Reflecting his deep antipathy to formal authority, Qaddafi not only disclaimed any formal title, but institutionalized this as a governing philosophy in what he called a "popular democracy," later "Islamic socialism." Dismantling parties and institutions, he formed "people's committees" across the country to establish a direct democracy. This principle was codified in the three slim volumes of his Green Book, the quixotic tome on political philosophy he published in 1976. Then, in 1977, at Qaddafi's bidding, the General People's Congress, which was in effect a committee of committees, conferred upon him the honorific title of permanent "Brotherly Leader and Guide of the First of September Great Revolution of the Socialist People's Libyan Arab Jamahiriya," (jamahiriya is loosely translated as democracy of the masses or state of the masses, with no formal organizations other than the "people's committees"). In this democracy of the masses, Qaddafi would have no formal leadership role. This was the basis for Qaddafi's explanation in his Feb. 28 press conference that he can't resign because he has no official position.
After the revolution, Libya nationalized some 70 percent of the oil companies operating in Libya, including British Petroleum and Continental Oil, and joined the Organization of Petroleum Exporting Countries (OPEC), with a resultant large increase of oil revenues for Libya. Using Libya's petroleum wealth, Qaddafi not only bankrolled terrorists, but almost indiscriminately funded rogue leaders around the world, including Idi Amin Dada of Uganda, Emperor Bokassa of the Central African Empire, Haile Mengistu of Ethiopia, and Daniel Ortega, leader of the Sandinistas in Nicaragua.
In reviewing Qaddafi's career, two things stand out. A consistent theme is his identification with the underdog, standing up against authority. And while he eschews the titles of power, he has, in fact, been quite ruthless in eliminating any threats to his own power. It has been estimated that some 10 to 20 percent of the Libyan population works for the people's committees, identifying threats to his power, dissidents, and regime critics, and eliminating them, forming a network of secret informers rivaling that of Saddam Hussein, Josef Stalin, and the East German Stasi. So sensitive to plots is his regime that even to engage in a discussion with a foreigner is a crime punishable by three years in prison. The fear of dissidents includes those living abroad, who have sought the sanctuary of exile, and he has dispatched assassination teams abroad to silence outspoken anti-Libyan dissidents, for example shooting at 10 anti-Qaddafi protesters in Britain in 1984. And his reach extended to the United States: In 1980, he attempted to assassinate a Libyan graduate student at the University of Colorado, seriously wounding him, and killed a Libyan exile just before his U.S. citizenship ceremony in 1990. Amnesty International once estimated that Libya carried out at least 25 assassinations abroad in the 1980s.
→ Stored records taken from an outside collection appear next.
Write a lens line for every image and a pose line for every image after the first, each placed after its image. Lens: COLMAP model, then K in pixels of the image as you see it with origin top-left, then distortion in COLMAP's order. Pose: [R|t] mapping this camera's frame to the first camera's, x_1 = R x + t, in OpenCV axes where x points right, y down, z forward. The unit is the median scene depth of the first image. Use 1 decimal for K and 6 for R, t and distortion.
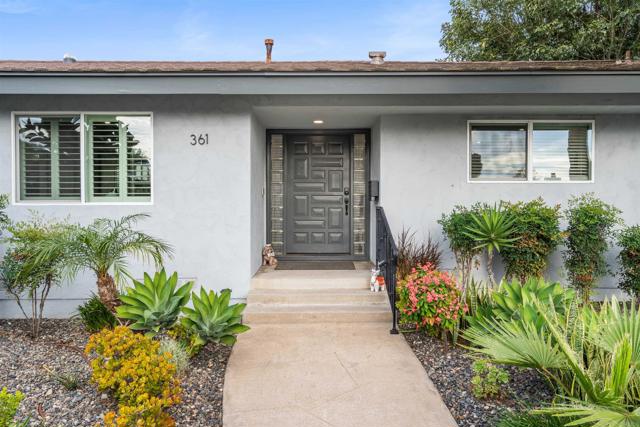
lens RADIAL K [[452.7, 0, 320.0], [0, 452.7, 213.5], [0, 0, 1]] dist [-0.000075, -0.000117]
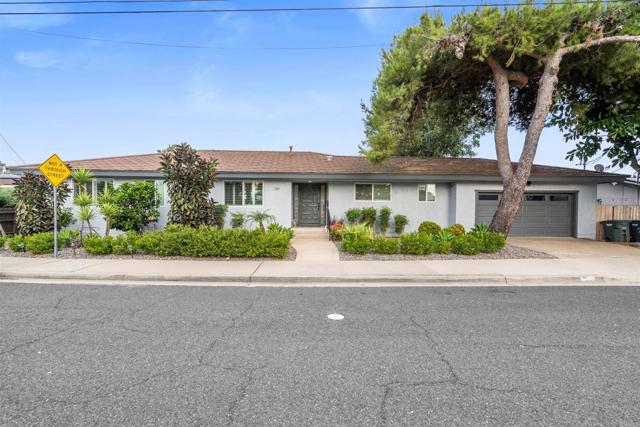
lens RADIAL K [[296.3, 0, 320.0], [0, 296.3, 213.5], [0, 0, 1]] dist [0.000079, -0.000002]
pose [[0.998522, 0.009126, 0.053584, -0.051755], [-0.009456, 0.999938, 0.005914, 0.011569], [-0.053526, -0.006412, 0.998546, -1.272948]]
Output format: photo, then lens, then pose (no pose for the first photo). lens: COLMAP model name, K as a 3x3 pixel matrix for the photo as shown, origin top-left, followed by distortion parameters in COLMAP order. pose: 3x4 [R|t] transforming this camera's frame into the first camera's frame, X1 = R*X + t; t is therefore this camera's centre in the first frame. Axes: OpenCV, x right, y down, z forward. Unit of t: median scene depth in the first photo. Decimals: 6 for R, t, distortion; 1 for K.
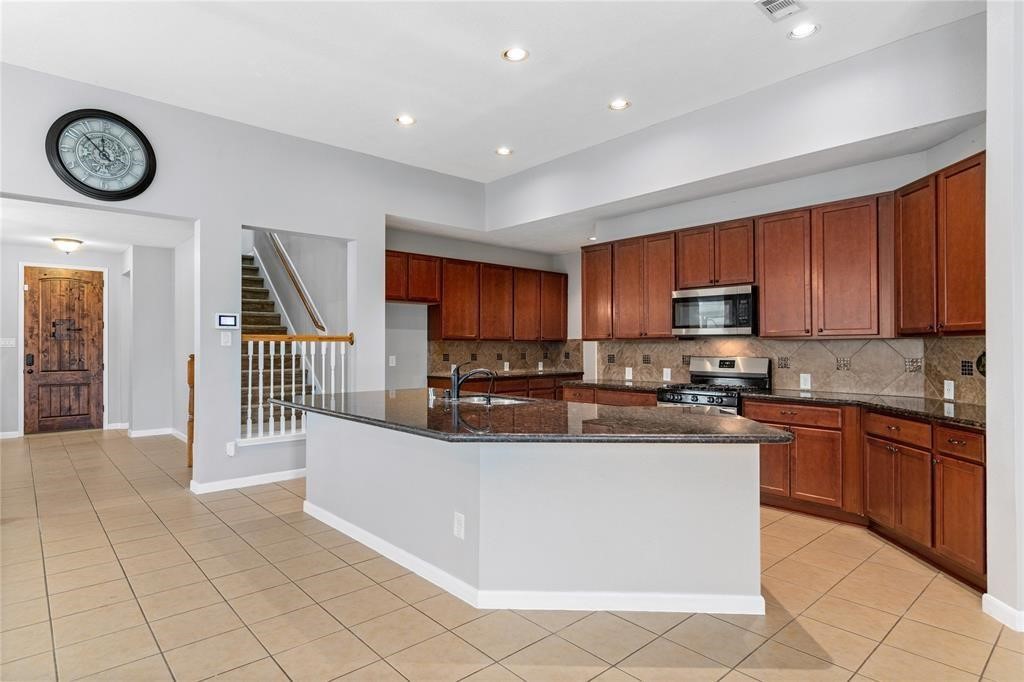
lens RADIAL K [[553.5, 0, 516.9], [0, 553.5, 340.1], [0, 0, 1]] dist [0.004641, -0.001752]
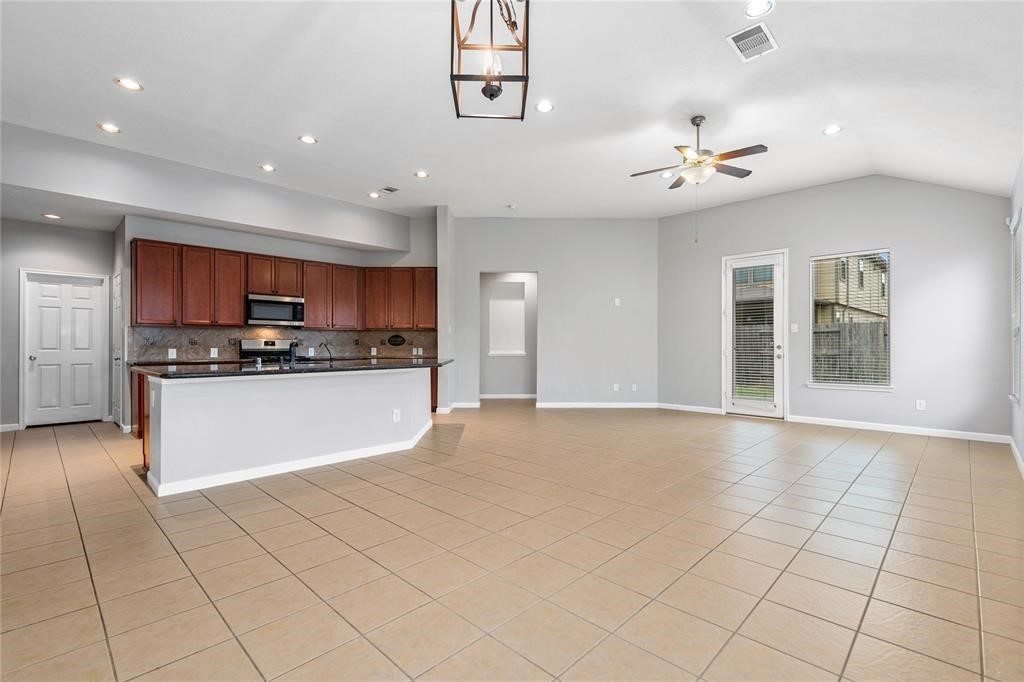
lens RADIAL K [[463.0, 0, 515.0], [0, 463.0, 344.4], [0, 0, 1]] dist [0.010991, -0.000396]
pose [[-0.069561, 0.000512, 0.997578, -0.855584], [-0.008448, 0.999964, -0.001102, 0.034528], [-0.997542, -0.008504, -0.069555, 0.325226]]
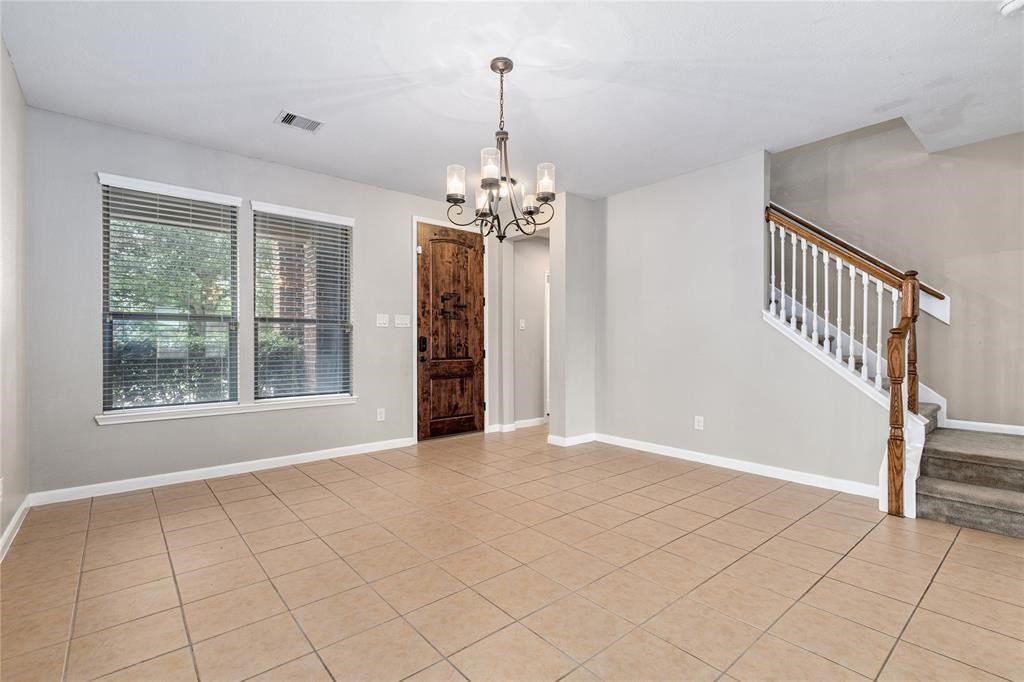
lens RADIAL K [[463.0, 0, 513.6], [0, 463.0, 343.1], [0, 0, 1]] dist [0.010991, -0.000396]
pose [[0.999545, 0.000798, -0.030144, -0.966722], [-0.000503, 0.999952, 0.009811, 0.036547], [0.030150, -0.009791, 0.999497, 0.477995]]
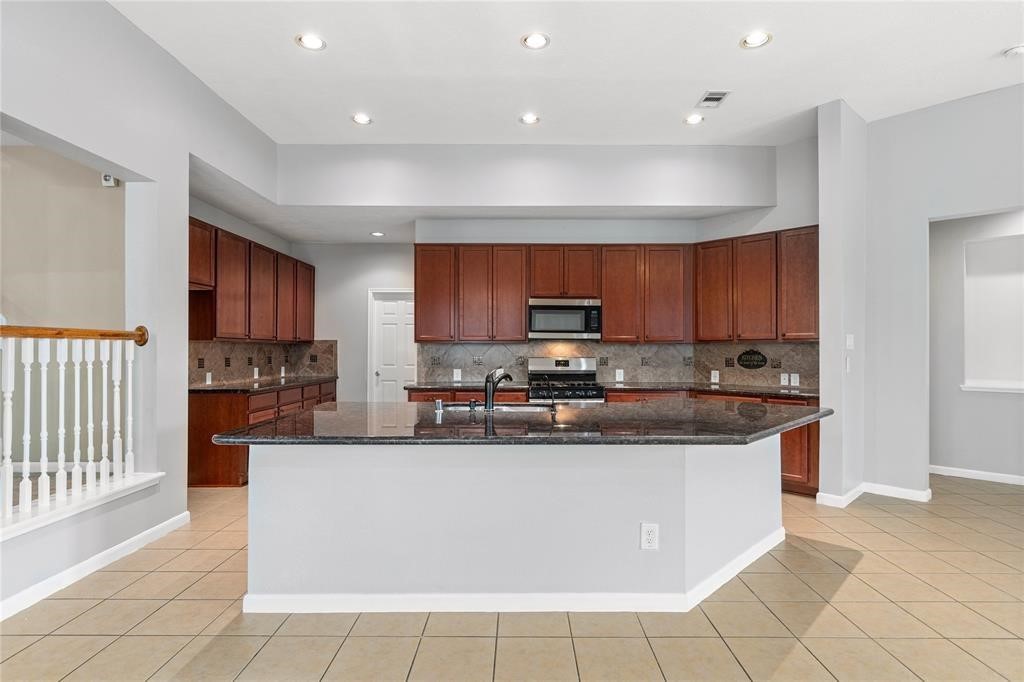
lens RADIAL K [[525.0, 0, 519.3], [0, 525.0, 344.9], [0, 0, 1]] dist [-0.000360, -0.001227]
pose [[0.670063, 0.006100, 0.742279, -0.436935], [-0.009736, 0.999952, 0.000571, 0.003039], [-0.742241, -0.007609, 0.670090, 0.266341]]
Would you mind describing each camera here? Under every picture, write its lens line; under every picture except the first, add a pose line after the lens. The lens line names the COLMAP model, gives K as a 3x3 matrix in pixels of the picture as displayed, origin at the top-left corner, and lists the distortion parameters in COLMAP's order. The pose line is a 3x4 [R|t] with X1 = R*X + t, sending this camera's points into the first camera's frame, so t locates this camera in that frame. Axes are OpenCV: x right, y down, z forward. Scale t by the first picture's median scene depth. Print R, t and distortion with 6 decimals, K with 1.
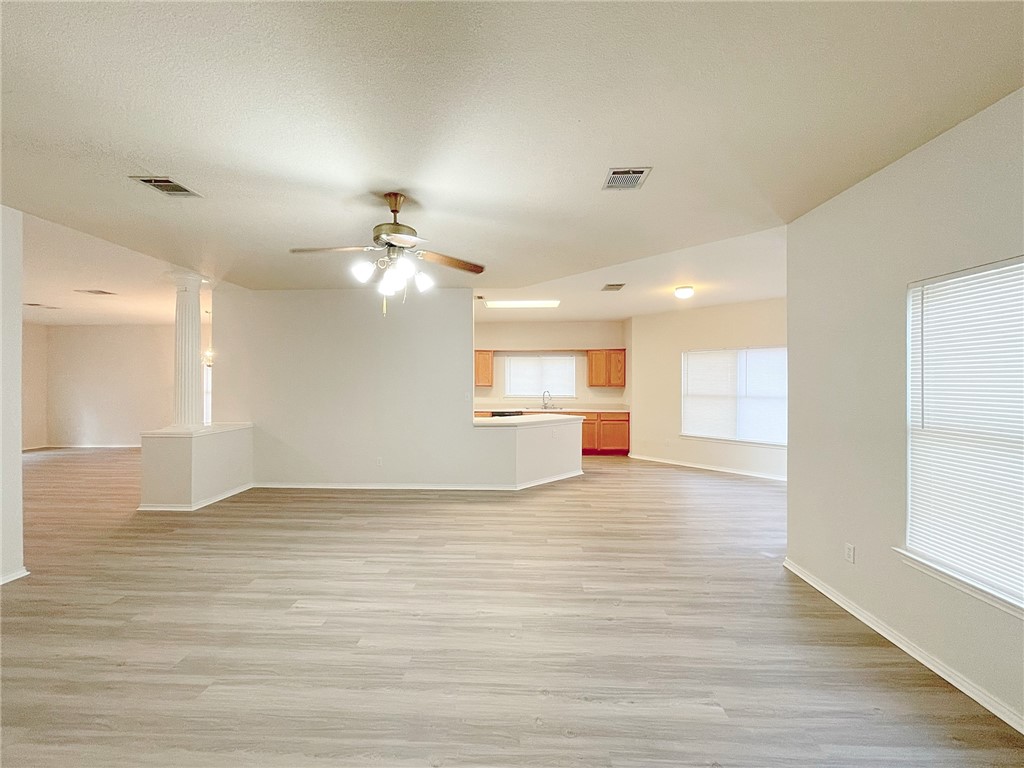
lens RADIAL K [[424.9, 0, 508.2], [0, 424.9, 380.7], [0, 0, 1]] dist [-0.002976, 0.002438]
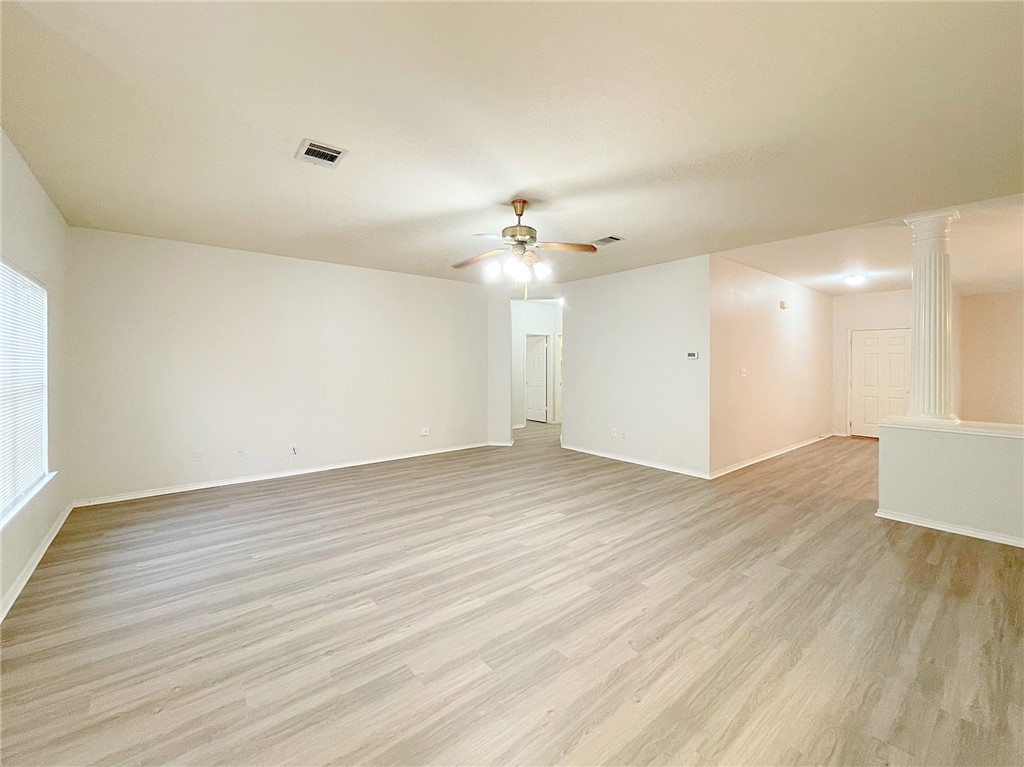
lens RADIAL K [[424.9, 0, 508.6], [0, 424.9, 360.2], [0, 0, 1]] dist [-0.002976, 0.002438]
pose [[-0.757525, -0.010434, -0.652723, 0.514981], [-0.004460, 0.999932, -0.010808, 0.022981], [0.652791, -0.005276, -0.757519, 1.774418]]
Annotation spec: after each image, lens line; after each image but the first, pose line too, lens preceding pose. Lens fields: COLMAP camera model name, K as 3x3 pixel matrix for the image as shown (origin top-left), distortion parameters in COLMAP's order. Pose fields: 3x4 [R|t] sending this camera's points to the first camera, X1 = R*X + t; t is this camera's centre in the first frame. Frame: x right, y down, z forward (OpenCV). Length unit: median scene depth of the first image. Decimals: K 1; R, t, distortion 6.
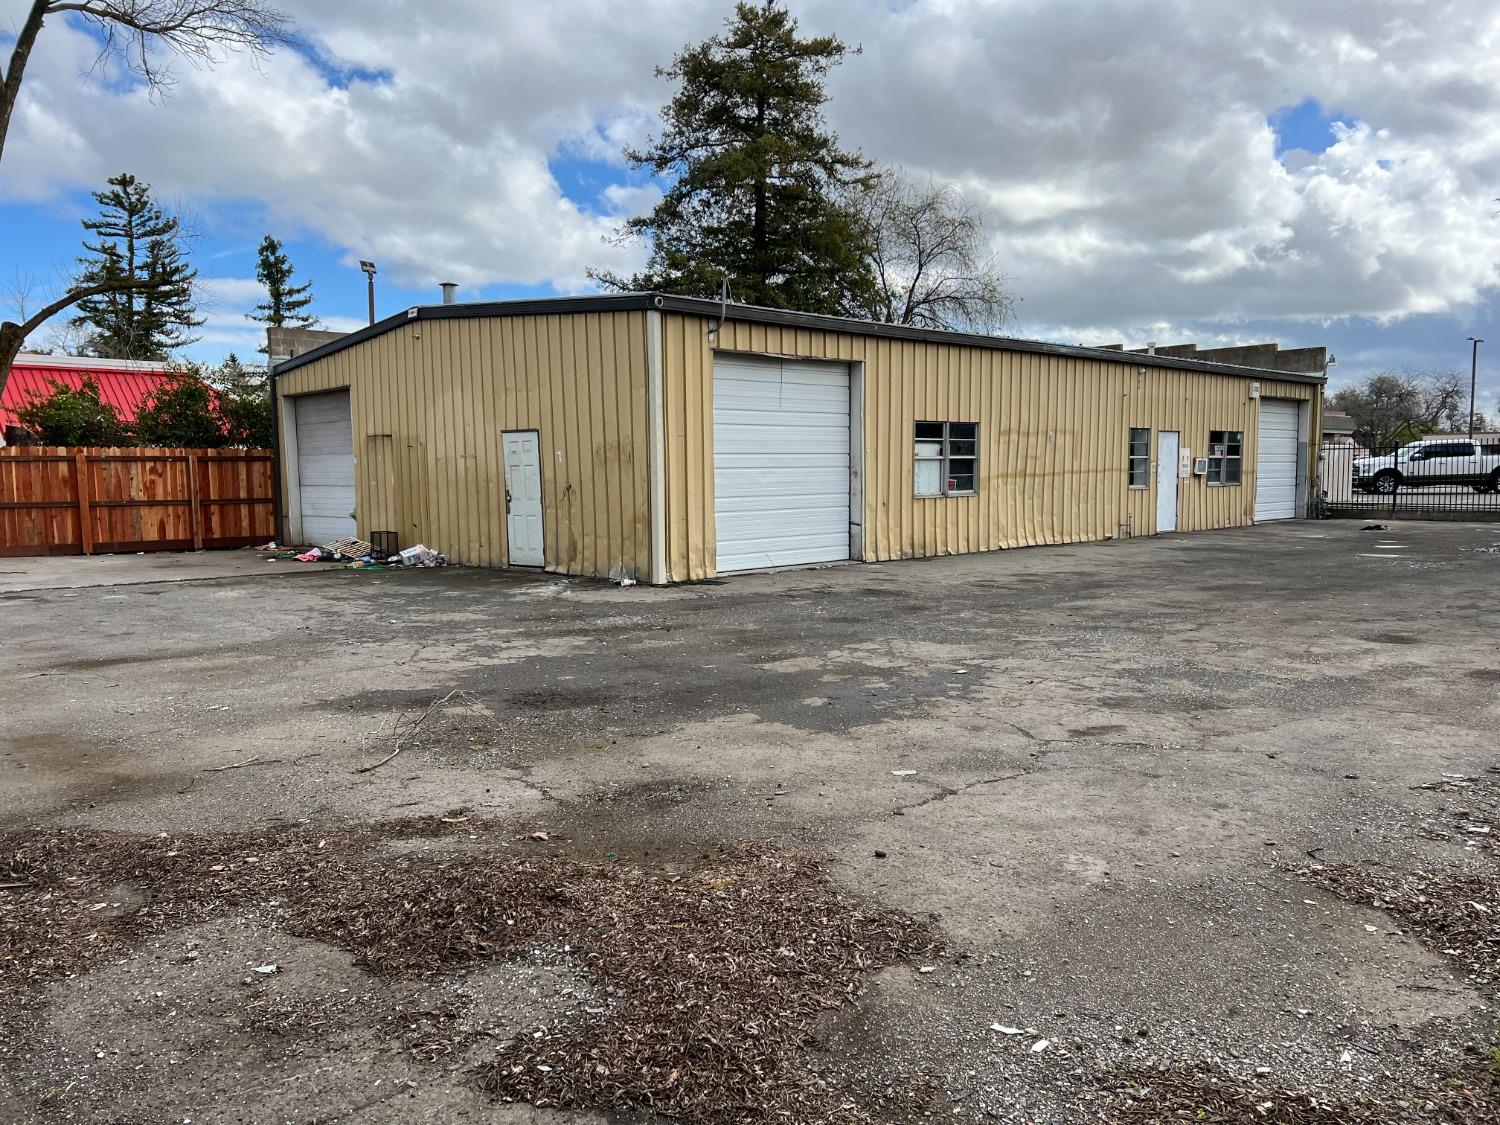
lens RADIAL K [[1082.7, 0, 750.0], [0, 1082.7, 562.5], [0, 0, 1]] dist [0.011085, -0.004073]
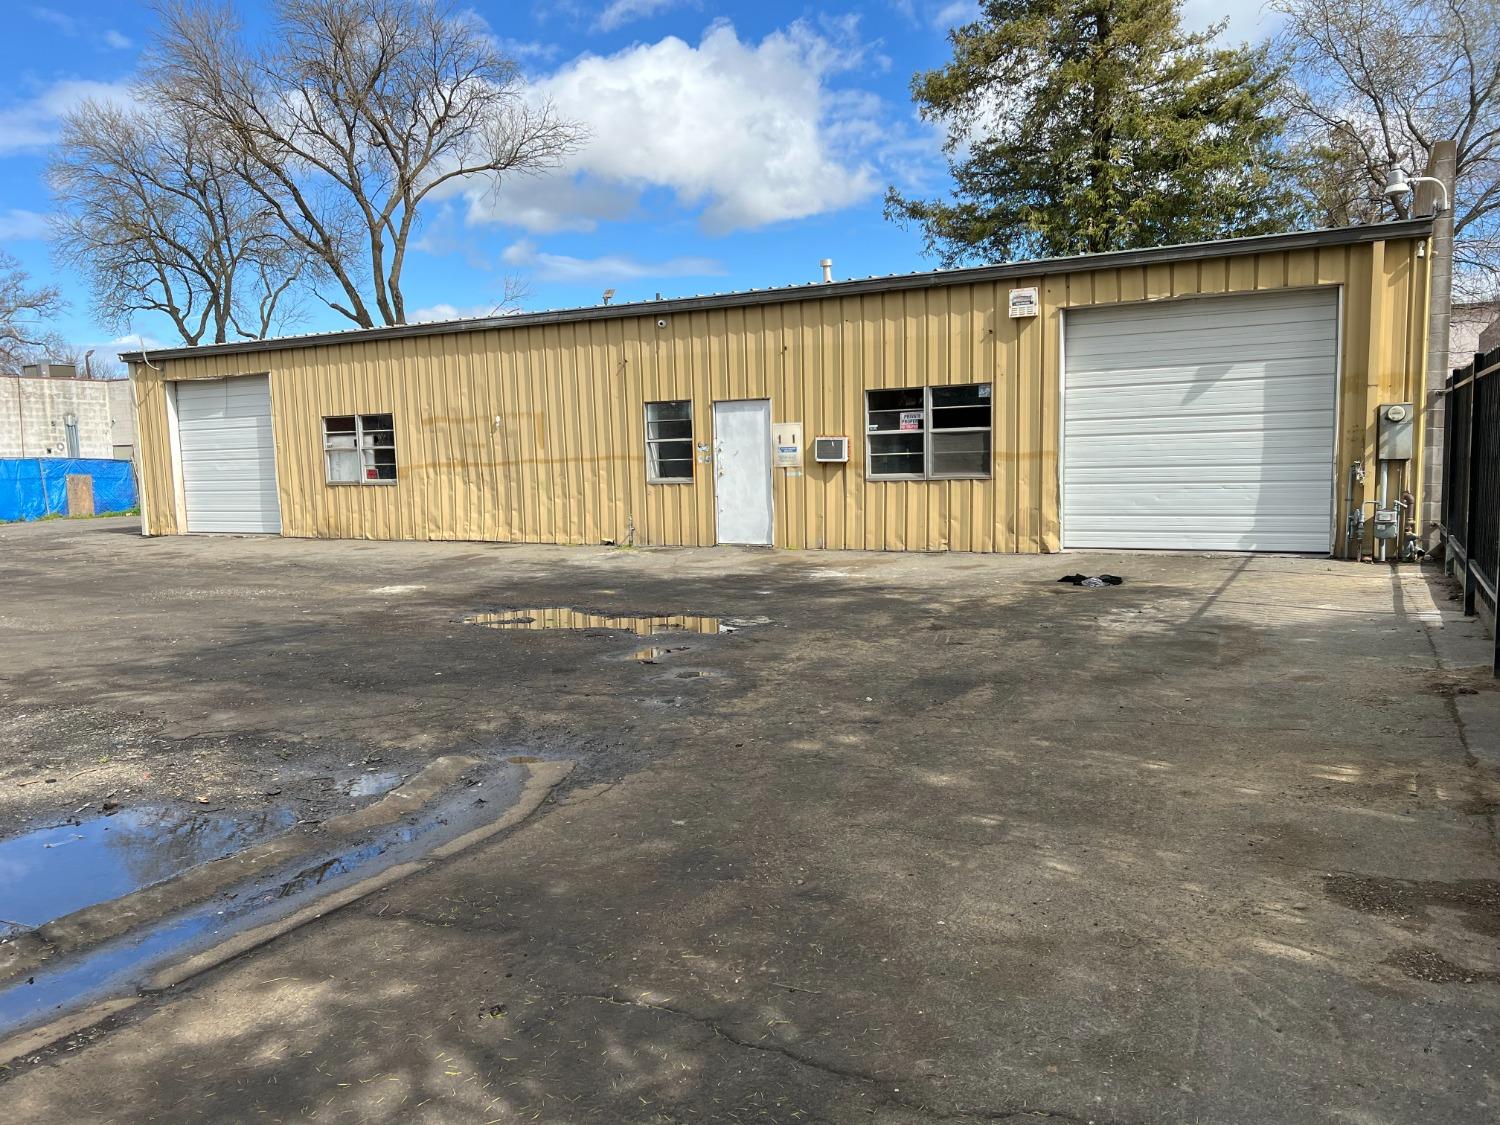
lens RADIAL K [[1082.7, 0, 750.0], [0, 1082.7, 562.5], [0, 0, 1]] dist [0.011085, -0.004073]
pose [[0.364951, 0.090064, -0.926660, 1.665531], [-0.063976, 0.995383, 0.071547, -0.106852], [0.928826, 0.033173, 0.369028, 1.201623]]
In Qaddafi's constellation of enemies, the United States was to occupy a special role. To have the courage to stand up to the world's only superpower would surely magnify his stature. And stand up he did. Reagan recalled in his diaries that Qaddafi mounted an assassination plot against him in November 1981. In early 1986, when Qaddafi declared the Gulf of Sidra as Libya's territory, which extended some 200 miles beyond the coast, and threatened attacks against anyone who dared to cross "the line of death," the U.S. Navy carried out a longstanding planned exercise that indeed crossed the line. Qaddafi sent two sorties of jets against the American fleet, which were promptly shot down. Qaddafi then thanked the United States for making him "a hero to the Third World."
Later that year, Libyan agents bombed the La Belle disco in West Berlin, a favorite hangout for the U.S. military, killing three and wounding 229. Intercepts revealed this was a Libyan plot, providing Reagan the long-sought "smoking gun" to fulfill his inaugural commitment to make attacking terrorism his No. 1 priority. The United States mounted a bombing raid against Tripoli, the Libyan capital, in reprisal. Qaddafi claimed his adopted daughter was killed in the raid. Now, Qaddafi was fully engaged with his arch enemy. A year later, a Japanese Red Army terrorist, hired by Qaddafi, was apprehended at a rest stop on the New Jersey turnpike with three pipe bombs discovered in his car. According to a February 1989 article in the New York Times, he intended to set them off in a Navy recruiting station in New York City on the first anniversary of the U.S. bombing raid on Tripoli. In 1988, the bombing of Pan Am Flight 103 occurred over Lockerbie, Scotland, a flight filled with American students returning home after study abroad, killing all 259 people on board and 11 on the ground. Meticulous forensic examination traced the bomb back to Libya, leading to U.N. economic and political sanctions in 1992, which bit deeply, leading to Libya's economic and political isolation. The Libyan associate minister of justice, who recently defected, has confirmed that it was Qaddafi himself who gave the orders.